- Records supplied -
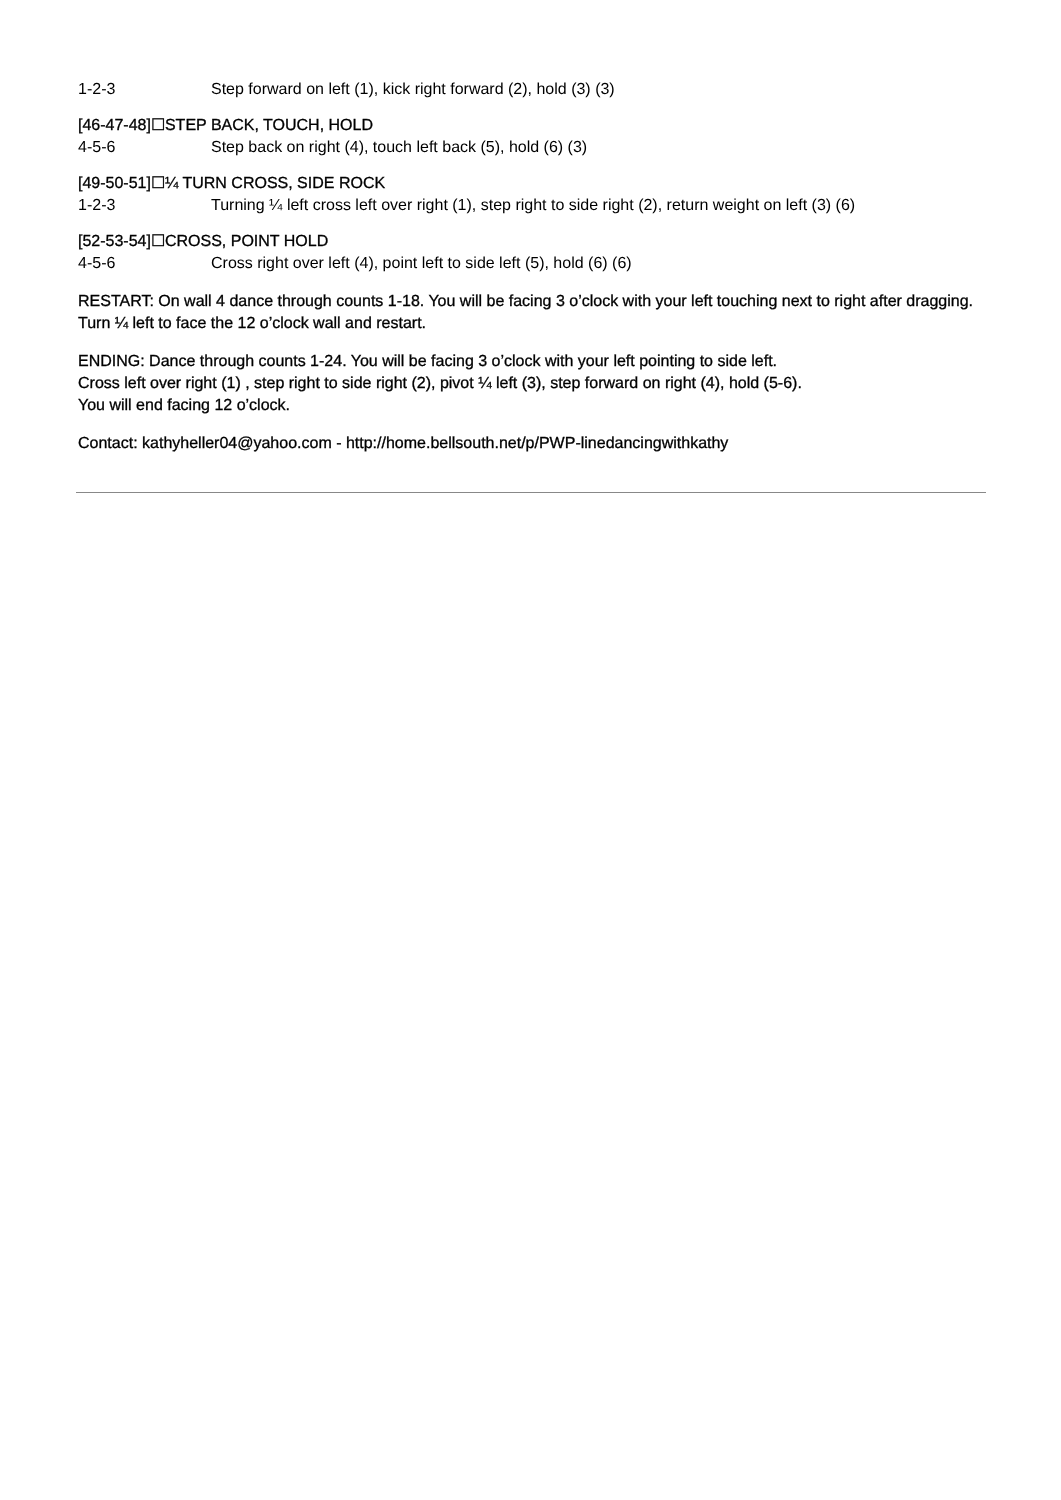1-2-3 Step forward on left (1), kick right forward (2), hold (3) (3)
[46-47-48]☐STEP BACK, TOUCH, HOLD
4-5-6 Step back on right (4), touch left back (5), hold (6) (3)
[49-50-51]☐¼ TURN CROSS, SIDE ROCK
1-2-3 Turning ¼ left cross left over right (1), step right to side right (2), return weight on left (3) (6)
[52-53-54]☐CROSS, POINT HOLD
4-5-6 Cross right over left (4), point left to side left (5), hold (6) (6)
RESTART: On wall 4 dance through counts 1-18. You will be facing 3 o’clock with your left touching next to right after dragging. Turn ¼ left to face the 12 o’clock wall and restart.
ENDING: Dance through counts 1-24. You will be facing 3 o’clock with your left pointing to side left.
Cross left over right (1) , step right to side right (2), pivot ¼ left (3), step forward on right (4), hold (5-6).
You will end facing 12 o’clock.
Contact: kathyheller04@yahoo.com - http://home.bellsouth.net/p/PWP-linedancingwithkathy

- Aim of the task -
Return every entry exactly, dropping the pictures.

- Solution -
1-2-3 Step forward on left (1), kick right forward (2), hold (3) (3)
[46-47-48]☐STEP BACK, TOUCH, HOLD
4-5-6 Step back on right (4), touch left back (5), hold (6) (3)
[49-50-51]☐¼ TURN CROSS, SIDE ROCK
1-2-3 Turning ¼ left cross left over right (1), step right to side right (2), return weight on left (3) (6)
[52-53-54]☐CROSS, POINT HOLD
4-5-6 Cross right over left (4), point left to side left (5), hold (6) (6)
RESTART: On wall 4 dance through counts 1-18. You will be facing 3 o’clock with your left touching next to right after dragging. Turn ¼ left to face the 12 o’clock wall and restart.
ENDING: Dance through counts 1-24. You will be facing 3 o’clock with your left pointing to side left.
Cross left over right (1) , step right to side right (2), pivot ¼ left (3), step forward on right (4), hold (5-6).
You will end facing 12 o’clock.
Contact: kathyheller04@yahoo.com - http://home.bellsouth.net/p/PWP-linedancingwithkathy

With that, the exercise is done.